Page:Lagerlöf - Le Merveilleux Voyage de Nils Holgersson à travers la Suède, trad. Hammar, 1912.djvu/153

Cette page a été validée par deux contributeurs.
131
le merveilleux voyage de nils holgersson

L’un des bergers était un jeune homme dont l’aspect n’offrait rien de particulier ; l’autre était un vieillard étrange. Son corps était grand et décharné, sa tête petite ; son visage avait des traits doux et tendres. On eût dit que le corps et la tête n’allaient pas ensemble.
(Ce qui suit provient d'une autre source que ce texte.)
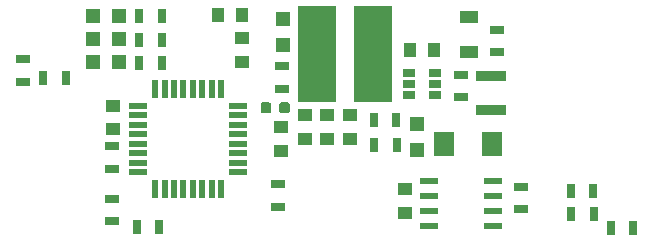
<source format=gtp>
G04 #@! TF.GenerationSoftware,KiCad,Pcbnew,5.0.0-fee4fd1~66~ubuntu18.04.1*
G04 #@! TF.CreationDate,2018-12-05T21:06:15-05:00*
G04 #@! TF.ProjectId,Steering2,5374656572696E67322E6B696361645F,rev?*
G04 #@! TF.SameCoordinates,Original*
G04 #@! TF.FileFunction,Paste,Top*
G04 #@! TF.FilePolarity,Positive*
%FSLAX46Y46*%
G04 Gerber Fmt 4.6, Leading zero omitted, Abs format (unit mm)*
G04 Created by KiCad (PCBNEW 5.0.0-fee4fd1~66~ubuntu18.04.1) date Wed Dec  5 21:06:15 2018*
%MOMM*%
%LPD*%
G01*
G04 APERTURE LIST*
%ADD10R,1.060000X0.650000*%
%ADD11R,1.300000X0.700000*%
%ADD12R,1.600000X0.550000*%
%ADD13R,0.550000X1.600000*%
%ADD14R,1.250000X1.000000*%
%ADD15R,1.600000X1.000000*%
%ADD16R,1.000000X1.250000*%
%ADD17R,1.200000X1.200000*%
%ADD18R,1.778000X2.159000*%
%ADD19R,2.500000X0.900000*%
%ADD20R,3.300000X8.200000*%
%ADD21R,0.700000X1.300000*%
%ADD22C,0.100000*%
%ADD23C,0.875000*%
%ADD24R,1.550000X0.600000*%
G04 APERTURE END LIST*
D10*
G04 #@! TO.C,U2*
X71102400Y-32903200D03*
X71102400Y-31953200D03*
X71102400Y-31003200D03*
X68902400Y-31003200D03*
X68902400Y-32903200D03*
X68902400Y-31953200D03*
G04 #@! TD*
D11*
G04 #@! TO.C,R10*
X43764200Y-43596600D03*
X43764200Y-41696600D03*
G04 #@! TD*
D12*
G04 #@! TO.C,IC1*
X54440400Y-39426800D03*
X54440400Y-38626800D03*
X54440400Y-37826800D03*
X54440400Y-37026800D03*
X54440400Y-36226800D03*
X54440400Y-35426800D03*
X54440400Y-34626800D03*
X54440400Y-33826800D03*
D13*
X52990400Y-32376800D03*
X52190400Y-32376800D03*
X51390400Y-32376800D03*
X50590400Y-32376800D03*
X49790400Y-32376800D03*
X48990400Y-32376800D03*
X48190400Y-32376800D03*
X47390400Y-32376800D03*
D12*
X45940400Y-33826800D03*
X45940400Y-34626800D03*
X45940400Y-35426800D03*
X45940400Y-36226800D03*
X45940400Y-37026800D03*
X45940400Y-37826800D03*
X45940400Y-38626800D03*
X45940400Y-39426800D03*
D13*
X47390400Y-40876800D03*
X48190400Y-40876800D03*
X48990400Y-40876800D03*
X49790400Y-40876800D03*
X50590400Y-40876800D03*
X51390400Y-40876800D03*
X52190400Y-40876800D03*
X52990400Y-40876800D03*
G04 #@! TD*
D14*
G04 #@! TO.C,C1*
X58013600Y-35626800D03*
X58013600Y-37626800D03*
G04 #@! TD*
G04 #@! TO.C,C2*
X43815000Y-35798000D03*
X43815000Y-33798000D03*
G04 #@! TD*
D15*
G04 #@! TO.C,C3*
X73964800Y-29287600D03*
X73964800Y-26287600D03*
G04 #@! TD*
D14*
G04 #@! TO.C,C4*
X68529200Y-40868600D03*
X68529200Y-42868600D03*
G04 #@! TD*
D16*
G04 #@! TO.C,C5*
X70986400Y-29057600D03*
X68986400Y-29057600D03*
G04 #@! TD*
G04 #@! TO.C,C6*
X52746400Y-26085800D03*
X54746400Y-26085800D03*
G04 #@! TD*
D14*
G04 #@! TO.C,C7*
X60051900Y-34617206D03*
X60051900Y-36617206D03*
G04 #@! TD*
G04 #@! TO.C,C8*
X54762400Y-28108400D03*
X54762400Y-30108400D03*
G04 #@! TD*
G04 #@! TO.C,C11*
X61956900Y-34617206D03*
X61956900Y-36617206D03*
G04 #@! TD*
G04 #@! TO.C,C12*
X63861900Y-36601206D03*
X63861900Y-34601206D03*
G04 #@! TD*
D17*
G04 #@! TO.C,D1*
X69545200Y-35374400D03*
X69545200Y-37574400D03*
G04 #@! TD*
G04 #@! TO.C,D2*
X58216800Y-26433600D03*
X58216800Y-28633600D03*
G04 #@! TD*
G04 #@! TO.C,D4*
X44348400Y-30124400D03*
X42148400Y-30124400D03*
G04 #@! TD*
G04 #@! TO.C,D5*
X42148400Y-26187400D03*
X44348400Y-26187400D03*
G04 #@! TD*
G04 #@! TO.C,D6*
X44348400Y-28168600D03*
X42148400Y-28168600D03*
G04 #@! TD*
D18*
G04 #@! TO.C,D7*
X71882000Y-37084000D03*
X75946000Y-37084000D03*
G04 #@! TD*
D19*
G04 #@! TO.C,F1*
X75844400Y-34165200D03*
X75844400Y-31265200D03*
G04 #@! TD*
D20*
G04 #@! TO.C,L1*
X65799200Y-29413200D03*
X61099200Y-29413200D03*
G04 #@! TD*
D11*
G04 #@! TO.C,R1*
X43764200Y-39136400D03*
X43764200Y-37236400D03*
G04 #@! TD*
G04 #@! TO.C,R2*
X57810400Y-42352000D03*
X57810400Y-40452000D03*
G04 #@! TD*
D21*
G04 #@! TO.C,R3*
X85943400Y-44119800D03*
X87843400Y-44119800D03*
G04 #@! TD*
G04 #@! TO.C,R4*
X47940000Y-26187400D03*
X46040000Y-26187400D03*
G04 #@! TD*
G04 #@! TO.C,R5*
X47940000Y-28219400D03*
X46040000Y-28219400D03*
G04 #@! TD*
G04 #@! TO.C,R6*
X46055200Y-30200600D03*
X47955200Y-30200600D03*
G04 #@! TD*
D11*
G04 #@! TO.C,R7*
X78333600Y-40655200D03*
X78333600Y-42555200D03*
G04 #@! TD*
D21*
G04 #@! TO.C,R8*
X37927200Y-31470600D03*
X39827200Y-31470600D03*
G04 #@! TD*
G04 #@! TO.C,R9*
X84516000Y-43002200D03*
X82616000Y-43002200D03*
G04 #@! TD*
G04 #@! TO.C,R11*
X84490600Y-40995600D03*
X82590600Y-40995600D03*
G04 #@! TD*
D11*
G04 #@! TO.C,R12*
X58115200Y-30469800D03*
X58115200Y-32369800D03*
G04 #@! TD*
G04 #@! TO.C,R13*
X36220400Y-31785600D03*
X36220400Y-29885600D03*
G04 #@! TD*
D21*
G04 #@! TO.C,R14*
X45811400Y-44094400D03*
X47711400Y-44094400D03*
G04 #@! TD*
D11*
G04 #@! TO.C,R16*
X73304400Y-33070800D03*
X73304400Y-31170800D03*
G04 #@! TD*
G04 #@! TO.C,R17*
X76301600Y-29296400D03*
X76301600Y-27396400D03*
G04 #@! TD*
D21*
G04 #@! TO.C,R19*
X65902800Y-35001200D03*
X67802800Y-35001200D03*
G04 #@! TD*
D22*
G04 #@! TO.C,R20*
G36*
X57009091Y-33511253D02*
X57030326Y-33514403D01*
X57051150Y-33519619D01*
X57071362Y-33526851D01*
X57090768Y-33536030D01*
X57109181Y-33547066D01*
X57126424Y-33559854D01*
X57142330Y-33574270D01*
X57156746Y-33590176D01*
X57169534Y-33607419D01*
X57180570Y-33625832D01*
X57189749Y-33645238D01*
X57196981Y-33665450D01*
X57202197Y-33686274D01*
X57205347Y-33707509D01*
X57206400Y-33728950D01*
X57206400Y-34241450D01*
X57205347Y-34262891D01*
X57202197Y-34284126D01*
X57196981Y-34304950D01*
X57189749Y-34325162D01*
X57180570Y-34344568D01*
X57169534Y-34362981D01*
X57156746Y-34380224D01*
X57142330Y-34396130D01*
X57126424Y-34410546D01*
X57109181Y-34423334D01*
X57090768Y-34434370D01*
X57071362Y-34443549D01*
X57051150Y-34450781D01*
X57030326Y-34455997D01*
X57009091Y-34459147D01*
X56987650Y-34460200D01*
X56550150Y-34460200D01*
X56528709Y-34459147D01*
X56507474Y-34455997D01*
X56486650Y-34450781D01*
X56466438Y-34443549D01*
X56447032Y-34434370D01*
X56428619Y-34423334D01*
X56411376Y-34410546D01*
X56395470Y-34396130D01*
X56381054Y-34380224D01*
X56368266Y-34362981D01*
X56357230Y-34344568D01*
X56348051Y-34325162D01*
X56340819Y-34304950D01*
X56335603Y-34284126D01*
X56332453Y-34262891D01*
X56331400Y-34241450D01*
X56331400Y-33728950D01*
X56332453Y-33707509D01*
X56335603Y-33686274D01*
X56340819Y-33665450D01*
X56348051Y-33645238D01*
X56357230Y-33625832D01*
X56368266Y-33607419D01*
X56381054Y-33590176D01*
X56395470Y-33574270D01*
X56411376Y-33559854D01*
X56428619Y-33547066D01*
X56447032Y-33536030D01*
X56466438Y-33526851D01*
X56486650Y-33519619D01*
X56507474Y-33514403D01*
X56528709Y-33511253D01*
X56550150Y-33510200D01*
X56987650Y-33510200D01*
X57009091Y-33511253D01*
X57009091Y-33511253D01*
G37*
D23*
X56768900Y-33985200D03*
D22*
G36*
X58584091Y-33511253D02*
X58605326Y-33514403D01*
X58626150Y-33519619D01*
X58646362Y-33526851D01*
X58665768Y-33536030D01*
X58684181Y-33547066D01*
X58701424Y-33559854D01*
X58717330Y-33574270D01*
X58731746Y-33590176D01*
X58744534Y-33607419D01*
X58755570Y-33625832D01*
X58764749Y-33645238D01*
X58771981Y-33665450D01*
X58777197Y-33686274D01*
X58780347Y-33707509D01*
X58781400Y-33728950D01*
X58781400Y-34241450D01*
X58780347Y-34262891D01*
X58777197Y-34284126D01*
X58771981Y-34304950D01*
X58764749Y-34325162D01*
X58755570Y-34344568D01*
X58744534Y-34362981D01*
X58731746Y-34380224D01*
X58717330Y-34396130D01*
X58701424Y-34410546D01*
X58684181Y-34423334D01*
X58665768Y-34434370D01*
X58646362Y-34443549D01*
X58626150Y-34450781D01*
X58605326Y-34455997D01*
X58584091Y-34459147D01*
X58562650Y-34460200D01*
X58125150Y-34460200D01*
X58103709Y-34459147D01*
X58082474Y-34455997D01*
X58061650Y-34450781D01*
X58041438Y-34443549D01*
X58022032Y-34434370D01*
X58003619Y-34423334D01*
X57986376Y-34410546D01*
X57970470Y-34396130D01*
X57956054Y-34380224D01*
X57943266Y-34362981D01*
X57932230Y-34344568D01*
X57923051Y-34325162D01*
X57915819Y-34304950D01*
X57910603Y-34284126D01*
X57907453Y-34262891D01*
X57906400Y-34241450D01*
X57906400Y-33728950D01*
X57907453Y-33707509D01*
X57910603Y-33686274D01*
X57915819Y-33665450D01*
X57923051Y-33645238D01*
X57932230Y-33625832D01*
X57943266Y-33607419D01*
X57956054Y-33590176D01*
X57970470Y-33574270D01*
X57986376Y-33559854D01*
X58003619Y-33547066D01*
X58022032Y-33536030D01*
X58041438Y-33526851D01*
X58061650Y-33519619D01*
X58082474Y-33514403D01*
X58103709Y-33511253D01*
X58125150Y-33510200D01*
X58562650Y-33510200D01*
X58584091Y-33511253D01*
X58584091Y-33511253D01*
G37*
D23*
X58343900Y-33985200D03*
G04 #@! TD*
D24*
G04 #@! TO.C,U1*
X70604400Y-40208200D03*
X70604400Y-41478200D03*
X70604400Y-42748200D03*
X70604400Y-44018200D03*
X76004400Y-44018200D03*
X76004400Y-42748200D03*
X76004400Y-41478200D03*
X76004400Y-40208200D03*
G04 #@! TD*
D21*
G04 #@! TO.C,R18*
X67838400Y-37109400D03*
X65938400Y-37109400D03*
G04 #@! TD*
M02*

</source>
Un instant, il resta silencieux, fixant le brouillard d’un regard infiniment las. Puis il se mit à causer avec son camarade. Celui-ci avait tiré de son sac du pain et du fromage pour souper. Il ne répondait rien aux paroles de l’autre, mais semblait l’écouter patiemment.

— Je vais te dire quelque chose, Erik, dit le vieillard. J’ai réfléchi, et je crois que jadis, dans le temps où hommes et bêtes étaient beaucoup plus grands que maintenant, les papillons ont dû être immensément grands. Il y avait une fois un papillon long de plusieurs milles ; ses ailes étaient larges comme des lacs, bleues, avec des reflets d’argent, et si belles que tous les autres animaux s’arrêtaient pour contempler le papillon lorsqu’il volait.

Malheureusement il était trop grand. Ses ailes le portaient difficilement. Tout se serait encore bien passé si seulement il avait eu la prudence de ne voler qu’au-dessus de la terre. Mais il se risqua sur la Baltique. Il n’était pas allé loin que déjà la tempête secouait ses ailes. Tu comprends, Erik, ce qui devait arriver lorsque de fragiles ailes de papillon étaient exposées à la tempête de la Baltique. Elles furent vite arrachées et emportées par les rafales, et le pauvre papillon tomba dans la mer. Il y fut ballotté par les vagues, jusqu’à ce qu’il échouât sur quelques écueils devant la côte du Smâland. Et là il resta, étendu tout de son long.